[What you need to do]: Going from the top of the listing below to the line that holds "Figure 17. Ratios", reproduce each line exactly; no pictures.

[Information shown]:
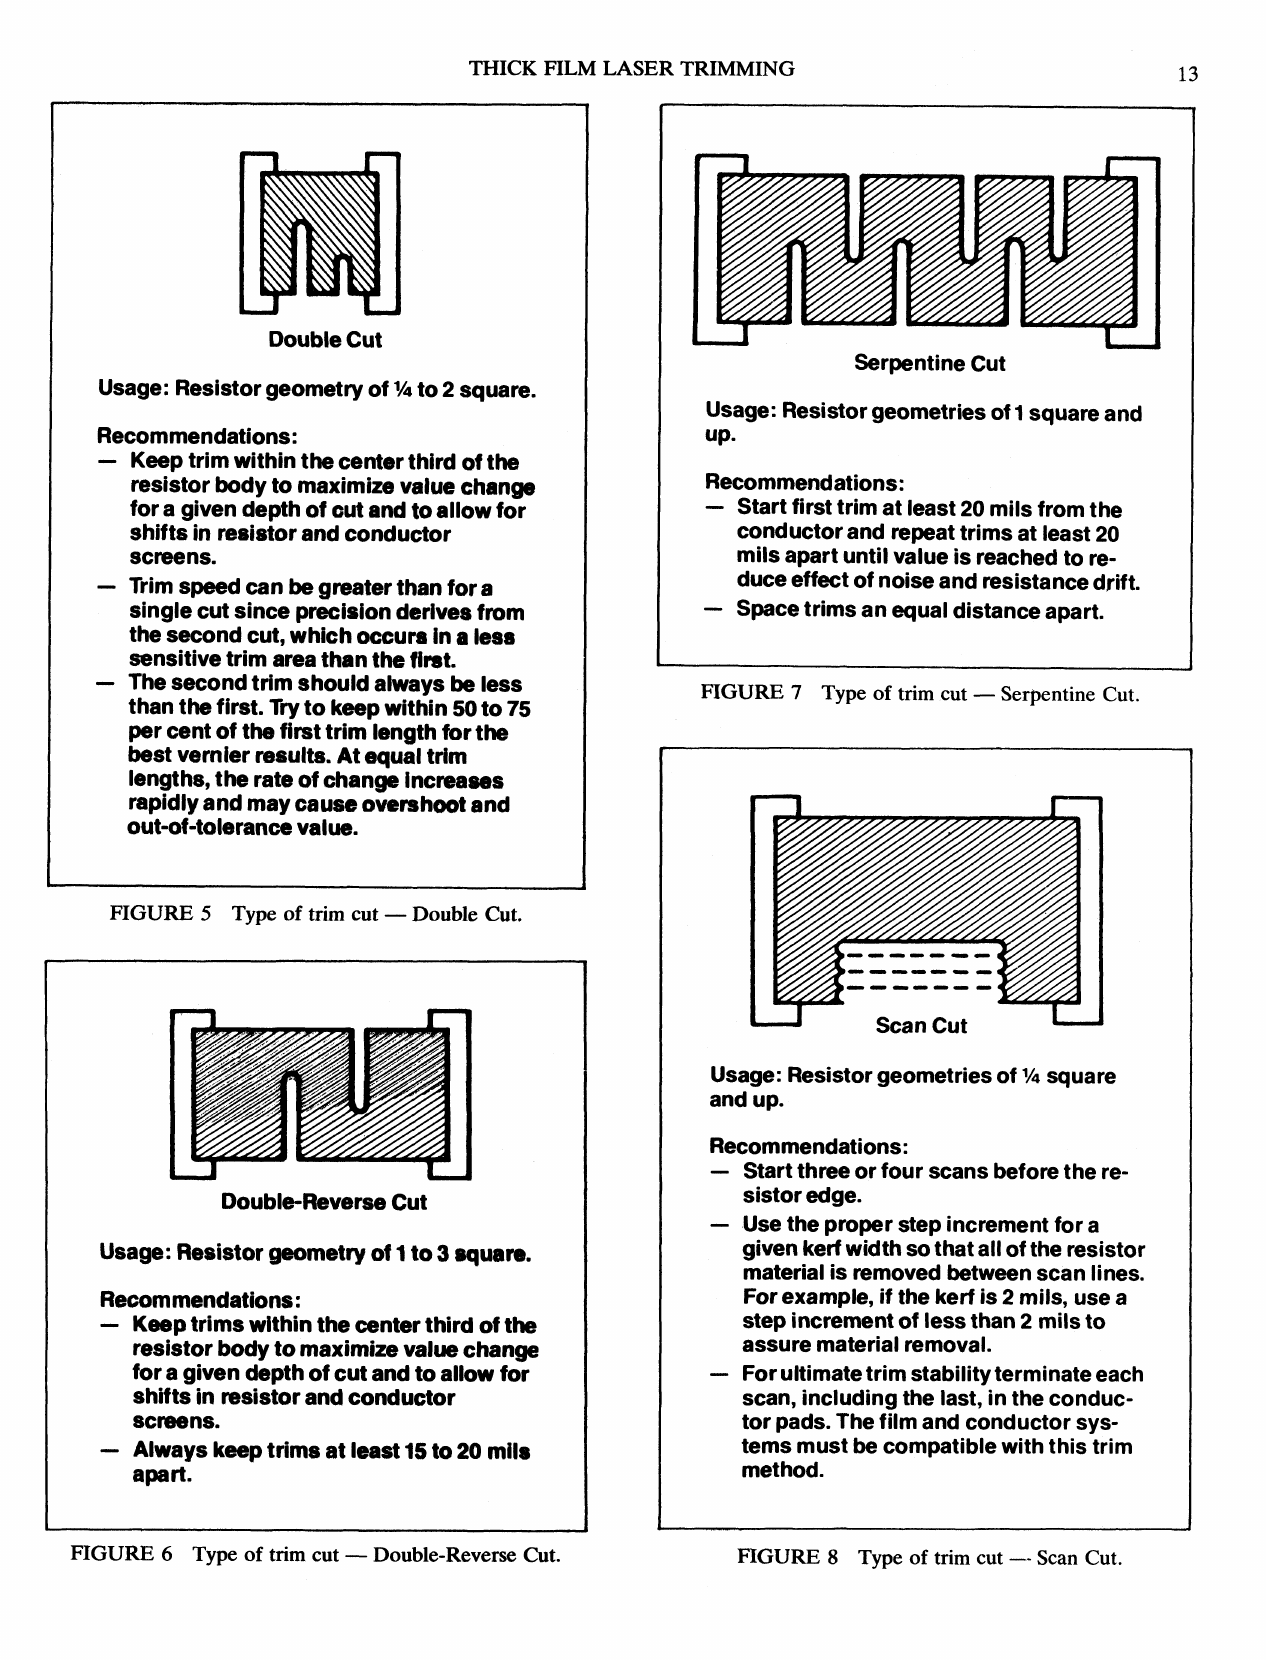
FIGURE 6 Type of trim cut- Double-Reverse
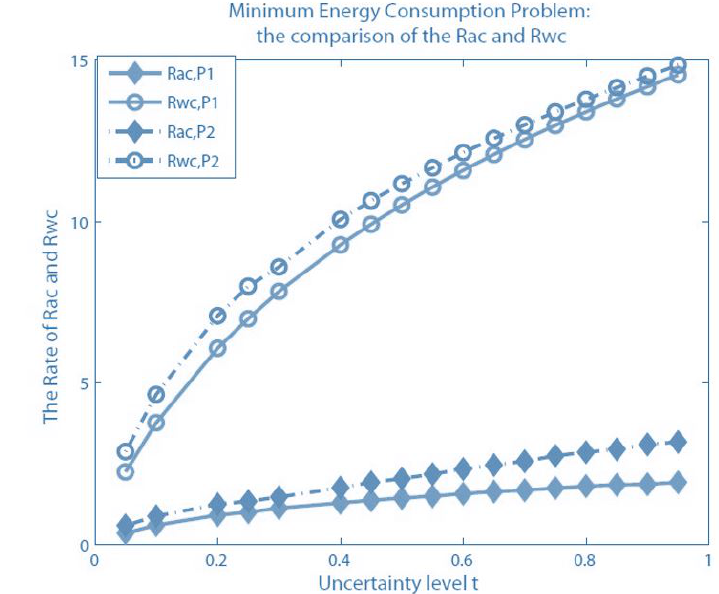
Figure 17. Ratios R ac and R wc for the minimum energy consumption problem versus the uncertainty levels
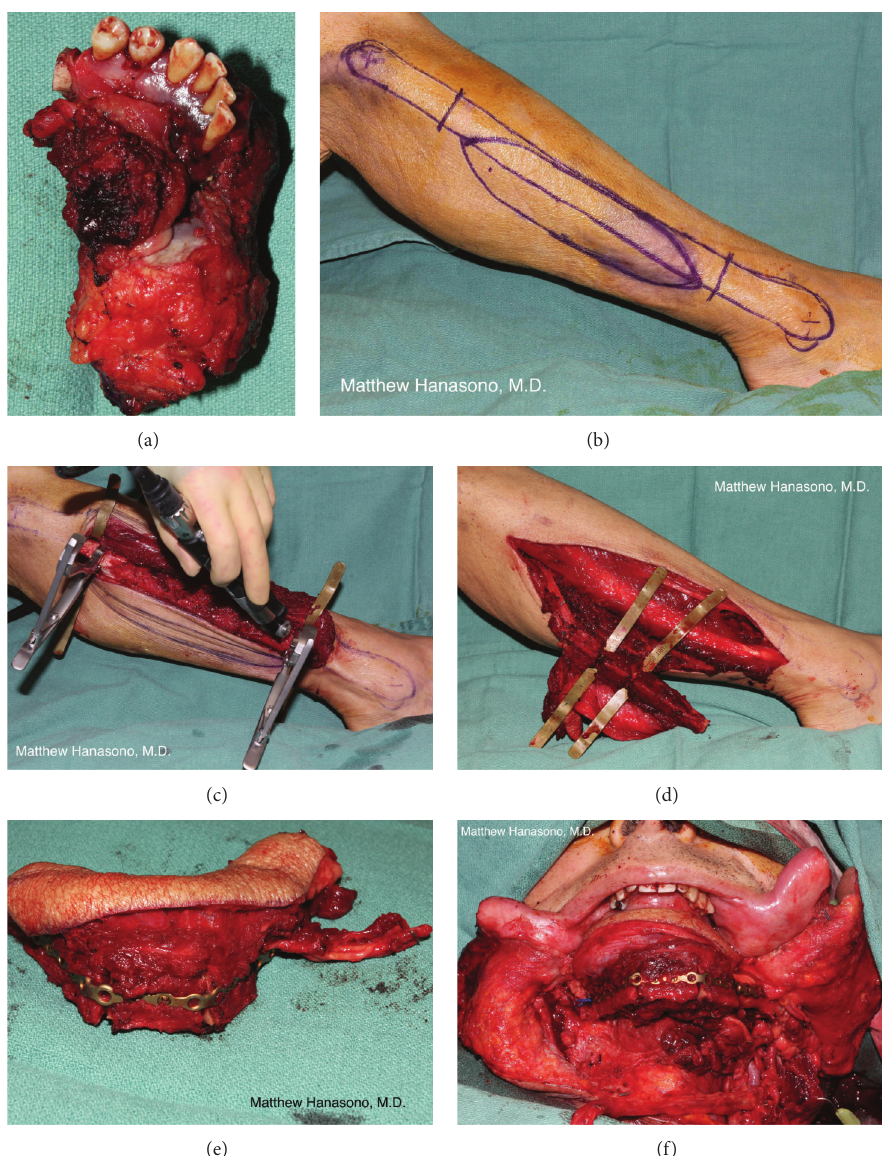
Figure 4: Composite anterior mandibular resection for a large invasive floor of mouth cancer (a). Skin markings for a fibula osteocutaneous free flap (b). Approximately 5 to 7 cm of proximal and distal bone are left in situ (c). Osteotomies for shaping the fibula can be made prior to or after pedicle division (d). Fibula osteocutaneous free flap after rigid fixation with a titanium reconstruction plate (e). Flap inset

[Response]:
FIGURE 6 Type of trim cut- Double-Reverse
Figure 17. Ratios R ac and R wc for the minimum energy consumption problem versus the uncertainty levels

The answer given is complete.